(Data items)
::::::

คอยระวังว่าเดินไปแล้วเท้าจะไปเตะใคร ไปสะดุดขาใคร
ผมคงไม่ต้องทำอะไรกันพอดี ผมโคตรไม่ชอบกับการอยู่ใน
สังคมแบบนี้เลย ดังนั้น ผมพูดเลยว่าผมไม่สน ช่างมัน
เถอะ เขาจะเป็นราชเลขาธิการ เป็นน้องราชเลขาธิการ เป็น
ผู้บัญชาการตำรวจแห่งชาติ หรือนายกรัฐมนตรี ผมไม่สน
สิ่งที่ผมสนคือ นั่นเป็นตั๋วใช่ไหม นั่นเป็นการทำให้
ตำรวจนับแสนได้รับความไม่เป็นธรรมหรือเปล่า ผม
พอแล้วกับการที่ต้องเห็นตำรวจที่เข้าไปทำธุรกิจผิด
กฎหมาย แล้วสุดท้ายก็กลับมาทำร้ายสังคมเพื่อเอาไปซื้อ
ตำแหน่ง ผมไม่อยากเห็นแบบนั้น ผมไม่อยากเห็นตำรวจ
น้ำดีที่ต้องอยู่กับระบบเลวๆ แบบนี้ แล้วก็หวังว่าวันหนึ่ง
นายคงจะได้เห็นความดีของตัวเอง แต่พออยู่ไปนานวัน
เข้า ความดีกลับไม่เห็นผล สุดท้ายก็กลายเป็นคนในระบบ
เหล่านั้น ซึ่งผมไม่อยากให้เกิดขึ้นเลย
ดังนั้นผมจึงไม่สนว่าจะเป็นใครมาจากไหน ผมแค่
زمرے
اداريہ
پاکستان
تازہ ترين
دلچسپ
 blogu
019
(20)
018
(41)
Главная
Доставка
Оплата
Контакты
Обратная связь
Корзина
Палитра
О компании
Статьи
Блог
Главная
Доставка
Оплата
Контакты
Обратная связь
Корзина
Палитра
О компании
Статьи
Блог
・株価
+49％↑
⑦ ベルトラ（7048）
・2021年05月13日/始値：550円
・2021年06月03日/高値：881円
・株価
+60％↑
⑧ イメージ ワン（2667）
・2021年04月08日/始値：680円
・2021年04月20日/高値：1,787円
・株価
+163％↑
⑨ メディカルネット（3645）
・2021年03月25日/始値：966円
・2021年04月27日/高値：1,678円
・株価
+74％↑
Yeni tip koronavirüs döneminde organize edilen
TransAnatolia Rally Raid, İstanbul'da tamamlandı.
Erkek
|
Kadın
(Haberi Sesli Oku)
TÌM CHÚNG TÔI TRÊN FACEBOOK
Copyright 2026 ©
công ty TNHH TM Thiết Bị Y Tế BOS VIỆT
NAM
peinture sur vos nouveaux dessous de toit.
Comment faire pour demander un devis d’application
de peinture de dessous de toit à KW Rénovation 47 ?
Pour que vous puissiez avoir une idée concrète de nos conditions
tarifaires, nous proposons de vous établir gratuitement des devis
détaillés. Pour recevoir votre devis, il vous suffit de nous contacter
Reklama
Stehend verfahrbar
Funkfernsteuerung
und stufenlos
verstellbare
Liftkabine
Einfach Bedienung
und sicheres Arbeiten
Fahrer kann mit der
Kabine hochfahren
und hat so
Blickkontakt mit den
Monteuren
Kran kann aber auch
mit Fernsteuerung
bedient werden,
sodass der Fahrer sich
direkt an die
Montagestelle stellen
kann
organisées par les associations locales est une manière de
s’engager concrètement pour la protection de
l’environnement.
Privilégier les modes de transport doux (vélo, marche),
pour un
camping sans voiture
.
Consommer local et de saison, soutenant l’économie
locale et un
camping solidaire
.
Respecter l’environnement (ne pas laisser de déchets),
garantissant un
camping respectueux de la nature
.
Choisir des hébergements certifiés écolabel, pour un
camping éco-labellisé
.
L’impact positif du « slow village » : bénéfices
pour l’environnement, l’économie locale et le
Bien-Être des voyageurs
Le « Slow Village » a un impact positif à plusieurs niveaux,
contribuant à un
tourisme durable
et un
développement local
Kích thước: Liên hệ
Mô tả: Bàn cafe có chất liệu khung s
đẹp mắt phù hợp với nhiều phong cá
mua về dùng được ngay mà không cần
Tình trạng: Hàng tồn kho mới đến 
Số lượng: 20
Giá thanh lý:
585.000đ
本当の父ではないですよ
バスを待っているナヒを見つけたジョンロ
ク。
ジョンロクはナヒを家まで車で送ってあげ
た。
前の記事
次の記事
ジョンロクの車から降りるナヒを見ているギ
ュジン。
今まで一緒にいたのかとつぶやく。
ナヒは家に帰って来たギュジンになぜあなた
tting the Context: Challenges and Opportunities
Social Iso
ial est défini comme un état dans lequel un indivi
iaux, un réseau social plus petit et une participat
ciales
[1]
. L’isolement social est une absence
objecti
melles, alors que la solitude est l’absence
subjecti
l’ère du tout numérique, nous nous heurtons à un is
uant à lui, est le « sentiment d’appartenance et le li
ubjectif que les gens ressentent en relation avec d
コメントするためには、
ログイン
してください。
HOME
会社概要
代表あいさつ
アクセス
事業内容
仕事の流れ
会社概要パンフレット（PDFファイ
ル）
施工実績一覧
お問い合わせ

::::::

» Work to complete
Please recast the data above, from its first line through the line containing "ตำรวจนับแสนได้", as a Markdown table with the columns "Row" and "Text", leaving out any blank lines.

» Answer
| Row | Text |
|---|---|
| 1 | คอยระวังว่าเดินไปแล้วเท้าจะไปเตะใคร ไปสะดุดขาใคร |
| 2 | ผมคงไม่ต้องทำอะไรกันพอดี ผมโคตรไม่ชอบกับการอยู่ใน |
| 3 | สังคมแบบนี้เลย ดังนั้น ผมพูดเลยว่าผมไม่สน ช่างมัน |
| 4 | เถอะ เขาจะเป็นราชเลขาธิการ เป็นน้องราชเลขาธิการ เป็น |
| 5 | ผู้บัญชาการตำรวจแห่งชาติ หรือนายกรัฐมนตรี ผมไม่สน |
| 6 | สิ่งที่ผมสนคือ นั่นเป็นตั๋วใช่ไหม นั่นเป็นการทำให้ |
| 7 | ตำรวจนับแสนได้รับความไม่เป็นธรรมหรือเปล่า ผม |